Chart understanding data
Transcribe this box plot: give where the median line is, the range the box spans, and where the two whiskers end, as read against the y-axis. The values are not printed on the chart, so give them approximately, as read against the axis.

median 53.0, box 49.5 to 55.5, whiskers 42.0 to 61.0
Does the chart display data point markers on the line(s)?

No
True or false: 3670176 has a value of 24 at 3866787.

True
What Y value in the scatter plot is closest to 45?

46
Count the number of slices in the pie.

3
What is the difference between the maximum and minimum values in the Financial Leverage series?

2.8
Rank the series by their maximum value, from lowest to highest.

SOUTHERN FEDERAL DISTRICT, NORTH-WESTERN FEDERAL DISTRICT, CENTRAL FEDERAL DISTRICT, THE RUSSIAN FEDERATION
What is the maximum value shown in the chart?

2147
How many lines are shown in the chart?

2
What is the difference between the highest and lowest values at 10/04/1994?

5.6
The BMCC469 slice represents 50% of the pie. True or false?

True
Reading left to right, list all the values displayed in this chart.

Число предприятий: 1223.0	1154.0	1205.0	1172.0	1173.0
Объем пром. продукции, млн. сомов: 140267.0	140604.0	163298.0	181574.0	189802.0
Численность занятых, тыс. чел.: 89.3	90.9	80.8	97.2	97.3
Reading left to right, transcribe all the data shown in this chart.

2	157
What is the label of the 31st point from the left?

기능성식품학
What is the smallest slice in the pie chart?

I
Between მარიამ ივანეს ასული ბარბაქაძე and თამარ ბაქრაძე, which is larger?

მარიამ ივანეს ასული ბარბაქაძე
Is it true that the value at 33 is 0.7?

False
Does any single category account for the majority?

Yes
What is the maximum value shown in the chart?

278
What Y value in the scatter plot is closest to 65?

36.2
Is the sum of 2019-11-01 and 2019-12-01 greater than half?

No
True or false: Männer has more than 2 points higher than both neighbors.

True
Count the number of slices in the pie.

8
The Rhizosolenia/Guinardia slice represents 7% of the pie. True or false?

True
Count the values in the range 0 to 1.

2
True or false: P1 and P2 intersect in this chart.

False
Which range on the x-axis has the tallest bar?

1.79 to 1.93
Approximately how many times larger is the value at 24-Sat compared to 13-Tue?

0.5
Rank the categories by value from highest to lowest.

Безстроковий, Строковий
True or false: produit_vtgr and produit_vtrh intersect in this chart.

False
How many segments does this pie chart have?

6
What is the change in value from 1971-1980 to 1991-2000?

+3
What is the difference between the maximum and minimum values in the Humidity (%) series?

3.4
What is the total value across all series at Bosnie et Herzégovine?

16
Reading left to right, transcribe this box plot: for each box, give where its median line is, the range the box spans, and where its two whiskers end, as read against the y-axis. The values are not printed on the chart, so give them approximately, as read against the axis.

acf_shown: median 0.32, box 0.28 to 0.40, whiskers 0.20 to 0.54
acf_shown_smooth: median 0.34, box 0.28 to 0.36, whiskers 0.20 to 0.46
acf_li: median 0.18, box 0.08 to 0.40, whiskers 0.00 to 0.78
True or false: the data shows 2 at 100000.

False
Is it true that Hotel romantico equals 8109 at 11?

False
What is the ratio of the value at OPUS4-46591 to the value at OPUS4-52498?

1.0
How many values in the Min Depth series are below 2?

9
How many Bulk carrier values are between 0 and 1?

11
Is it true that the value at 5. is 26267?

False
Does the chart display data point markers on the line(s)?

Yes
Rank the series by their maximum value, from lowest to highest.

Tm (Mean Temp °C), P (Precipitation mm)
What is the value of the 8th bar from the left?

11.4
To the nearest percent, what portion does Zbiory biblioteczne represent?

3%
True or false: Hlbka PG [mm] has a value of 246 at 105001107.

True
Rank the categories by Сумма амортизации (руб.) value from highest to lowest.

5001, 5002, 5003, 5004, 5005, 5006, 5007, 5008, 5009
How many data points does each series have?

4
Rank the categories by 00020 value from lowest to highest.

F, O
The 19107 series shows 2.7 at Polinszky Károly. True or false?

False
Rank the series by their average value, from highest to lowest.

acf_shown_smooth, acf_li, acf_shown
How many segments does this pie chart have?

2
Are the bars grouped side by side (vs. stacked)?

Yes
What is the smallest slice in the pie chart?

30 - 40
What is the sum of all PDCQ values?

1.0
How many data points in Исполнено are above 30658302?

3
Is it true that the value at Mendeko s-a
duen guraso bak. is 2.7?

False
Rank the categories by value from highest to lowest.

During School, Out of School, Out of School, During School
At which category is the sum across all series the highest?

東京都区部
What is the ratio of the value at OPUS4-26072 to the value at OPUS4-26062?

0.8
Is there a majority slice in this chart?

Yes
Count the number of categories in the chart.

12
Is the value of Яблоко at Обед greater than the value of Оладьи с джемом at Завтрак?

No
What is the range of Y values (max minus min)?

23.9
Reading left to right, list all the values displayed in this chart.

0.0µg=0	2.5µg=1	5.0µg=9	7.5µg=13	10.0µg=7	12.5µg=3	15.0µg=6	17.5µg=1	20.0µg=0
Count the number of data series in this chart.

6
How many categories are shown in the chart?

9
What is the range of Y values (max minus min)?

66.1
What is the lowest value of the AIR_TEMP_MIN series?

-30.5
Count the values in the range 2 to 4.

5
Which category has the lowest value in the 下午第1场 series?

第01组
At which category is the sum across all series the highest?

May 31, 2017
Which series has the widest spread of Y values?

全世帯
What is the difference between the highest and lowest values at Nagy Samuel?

* The task *
Return every line of the records above that contains the string "give".

* Answer section *
Transcribe this box plot: give where the median line is, the range the box spans, and where the two whiskers end, as read against the y-axis. The values are not printed on the chart, so give them approximately, as read against the axis.
Reading left to right, transcribe this box plot: for each box, give where its median line is, the range the box spans, and where its two whiskers end, as read against the y-axis. The values are not printed on the chart, so give them approximately, as read against the axis.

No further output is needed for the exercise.